L’articolo “Indipendentismo: impariamo a osservare e ad ascoltare” di Marco Fadda coglie, a mio avviso, un punto fondamentale: la crisi dell’indipendentismo è ormai gravissima, direi irreversibile, sotto gli occhi di tutti. E bisogna farci i conti.
Negli ultimi vent’anni si è solo messa la polvere sotto il tappeto e ogni critica, ogni proposta di discussione, ogni tentativo di uscire fuori dalla gabbia delle sigle è stata vissuta come reato di lesa maestà.

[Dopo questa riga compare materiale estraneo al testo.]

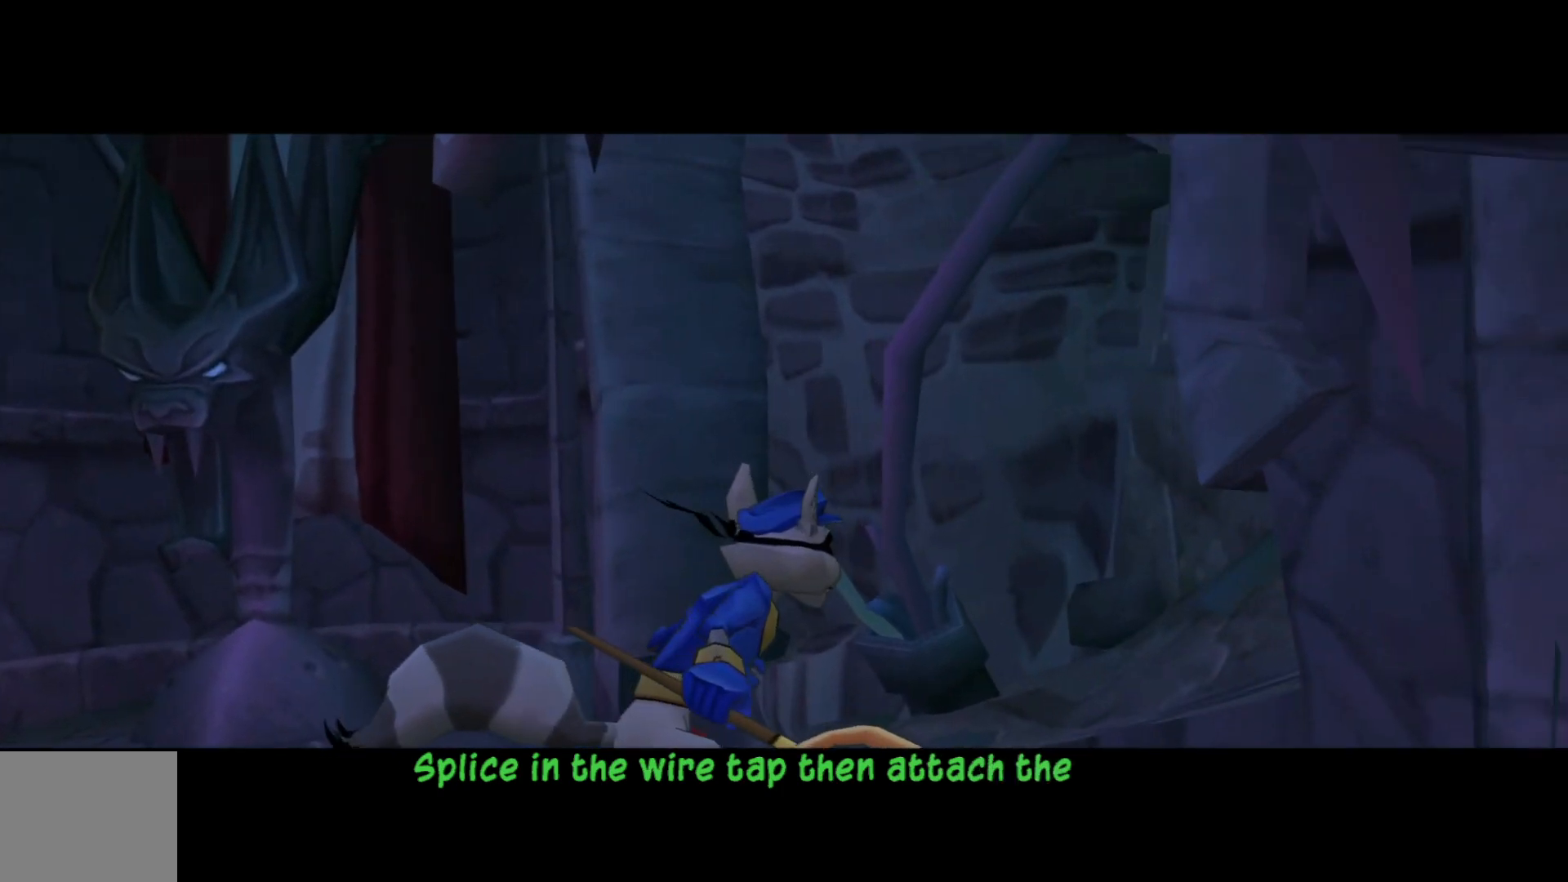
{"buttons": [], "left_stick": "center", "right_stick": "center", "events": []}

In alcuni ambienti addirittura si è parlato di “congelamento” per botte di cinque o dieci anni degli “eretici” e in altri – fino a pochi mesi fa – si istituivano veri e propri processi politici per scovare i “sabotatori”, spesso per aver mosso una critica sui social o addirittura per un “like” o un “cuoricino”.
La psicopolizia di Orwell in confronto è roba da ragazzini senza fantasia!

L’indipendentismo all’inizio degli anni Duemila, con le due innovative proposte di IRS A Manca pro s’Indipendentzia (nate all’incirca nello stesso periodo), ha determinato un dibattito assai avanzato, marcando la linea politica per il decennio a venire. Dalla questione energetica alla lotta all’occupazione militare, dalla questione della lingua alla vertenza entrate, dalla critica alla sinistra centralista all’apertura internazionale – e soprattutto mediterranea – al dibattito che contemporaneamente si svolgeva in Catalogna e nel Paese Basco. Vi era soprattutto una nuova concezione giovanile, moderna, militante e popolare. Veniva fuori una nuova generazione di sardi e sarde, oggi spesso impegnati in vari ambiti della cultura, delle amministrazioni, nella scuola, nella ricerca. Ci si staccava allora da un’idea folklorica e polverosa di “indipendentismo”, troppo spesso assai compromessa con altre concezioni quali l’autonomismo e il federalismo di maniera.

Ma non è tutto rose e fiori.
I recinti ideologici hanno anche ingessato per un decennio la nascita di un movimento – magari plurale e composito – ma unificato su alcuni obiettivi strategici fondamentali. La spaccatura più grande si è senz’altro avuta nel 2006 quando, di fronte all’operazione repressiva denominata “Arcadia”, IRS ha assunto una posizione ponziopilatesca, dando “fiducia alla magistratura” e svincolandosi dalla questione come se riguardasse solo l’ala sinistra dell’indipendentismo. È stato un momento oscuro e indecoroso dell’indipendentismo, ma non è stato il solo.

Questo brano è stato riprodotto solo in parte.